HOW TO COMPLETE THIS TASK: For each record below, give an exact transcription.

INFORMATION GIVEN:
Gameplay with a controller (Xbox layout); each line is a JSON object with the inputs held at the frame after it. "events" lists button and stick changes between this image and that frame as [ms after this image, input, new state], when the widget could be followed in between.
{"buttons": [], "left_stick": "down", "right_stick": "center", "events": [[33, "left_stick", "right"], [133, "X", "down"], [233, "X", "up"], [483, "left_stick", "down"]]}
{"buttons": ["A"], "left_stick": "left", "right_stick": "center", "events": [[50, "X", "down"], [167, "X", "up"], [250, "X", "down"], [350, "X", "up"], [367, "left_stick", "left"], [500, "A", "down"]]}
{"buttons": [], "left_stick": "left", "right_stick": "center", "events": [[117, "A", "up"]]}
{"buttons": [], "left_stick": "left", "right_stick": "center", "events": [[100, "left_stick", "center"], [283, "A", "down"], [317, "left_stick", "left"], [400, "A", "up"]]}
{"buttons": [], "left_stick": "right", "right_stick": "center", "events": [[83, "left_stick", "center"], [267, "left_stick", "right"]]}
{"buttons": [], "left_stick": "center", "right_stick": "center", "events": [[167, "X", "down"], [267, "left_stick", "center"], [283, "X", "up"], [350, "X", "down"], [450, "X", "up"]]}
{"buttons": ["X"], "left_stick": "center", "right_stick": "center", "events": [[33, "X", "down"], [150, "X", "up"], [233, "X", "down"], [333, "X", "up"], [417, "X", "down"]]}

RESPONSE BELOW:
Gameplay with a controller (Xbox layout); each line is a JSON object with the inputs held at the frame after it. "events" lists button and stick changes between this image and that frame as [ms after this image, input, new state], when the widget could be followed in between.
{"buttons": [], "left_stick": "down", "right_stick": "center", "events": [[33, "left_stick", "right"], [133, "X", "down"], [233, "X", "up"], [483, "left_stick", "down"]]}
{"buttons": ["A"], "left_stick": "left", "right_stick": "center", "events": [[50, "X", "down"], [167, "X", "up"], [250, "X", "down"], [350, "X", "up"], [367, "left_stick", "left"], [500, "A", "down"]]}
{"buttons": [], "left_stick": "left", "right_stick": "center", "events": [[117, "A", "up"]]}
{"buttons": [], "left_stick": "left", "right_stick": "center", "events": [[100, "left_stick", "center"], [283, "A", "down"], [317, "left_stick", "left"], [400, "A", "up"]]}
{"buttons": [], "left_stick": "right", "right_stick": "center", "events": [[83, "left_stick", "center"], [267, "left_stick", "right"]]}
{"buttons": [], "left_stick": "center", "right_stick": "center", "events": [[167, "X", "down"], [267, "left_stick", "center"], [283, "X", "up"], [350, "X", "down"], [450, "X", "up"]]}
{"buttons": ["X"], "left_stick": "center", "right_stick": "center", "events": [[33, "X", "down"], [150, "X", "up"], [233, "X", "down"], [333, "X", "up"], [417, "X", "down"]]}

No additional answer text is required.